For all the theater and lit fans who would deem this act anathema—particularly because the man’s tombstone plainly reads “Blessed be the man that spares these stones/ And cursed be he that moves my bones”—Thackeray insists his study will be desecration-free.

“We have incredible techniques,” he told FoxNews.com, also emphasizing his team’s intention to use exclusively “nondestructive analysis” that doesn’t “move the remains at all.” After scanning the bones of the long-departed writer with advanced computer technology, Thackeray plans on rendering a 3-D image reconstruction in order to help “establish [Shakespeare’s] full health history.”

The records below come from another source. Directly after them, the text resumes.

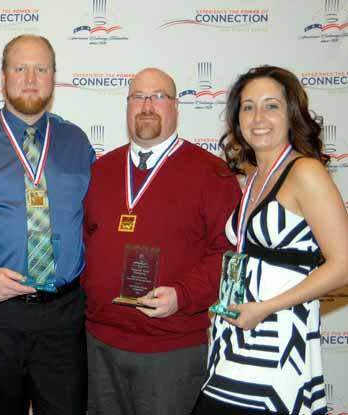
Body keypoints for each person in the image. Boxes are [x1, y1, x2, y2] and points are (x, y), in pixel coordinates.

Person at [0, 34, 95, 415]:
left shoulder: (77, 143)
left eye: (41, 69)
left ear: (54, 77)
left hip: (63, 316)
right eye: (20, 68)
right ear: (3, 76)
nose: (30, 78)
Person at [82, 67, 241, 415]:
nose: (147, 106)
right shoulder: (100, 171)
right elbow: (84, 245)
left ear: (176, 106)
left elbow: (230, 255)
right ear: (127, 106)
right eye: (138, 97)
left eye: (158, 97)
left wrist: (182, 295)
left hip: (172, 348)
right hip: (100, 343)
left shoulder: (212, 174)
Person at [194, 66, 348, 415]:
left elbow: (343, 267)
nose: (258, 117)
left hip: (277, 346)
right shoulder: (254, 177)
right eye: (248, 107)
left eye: (271, 106)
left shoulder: (306, 172)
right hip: (234, 341)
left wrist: (264, 308)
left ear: (291, 113)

Instances of people wanting to know whether or not historical figures enjoyed getting high aren’t new. For years, many have wondered about the weed consumption of the Founding Fathers, inquired about Abraham Lincoln’s alleged endorsement of hemp, and, of course, devoted many column inches to today’s elected officials inhaling during their college days. Our own Tim Murphy recently wrote about Mitch Daniels and his size-12 shoeboxes brimming with herb.

But this might be the first time a scientist has ever gone so far as to actually try to dig up a body to prove it. With the upcoming release of Anonymous, a film based on the fringe theory that Shakespeare was a fraud, it looks like the Bard just can’t catch a break these days.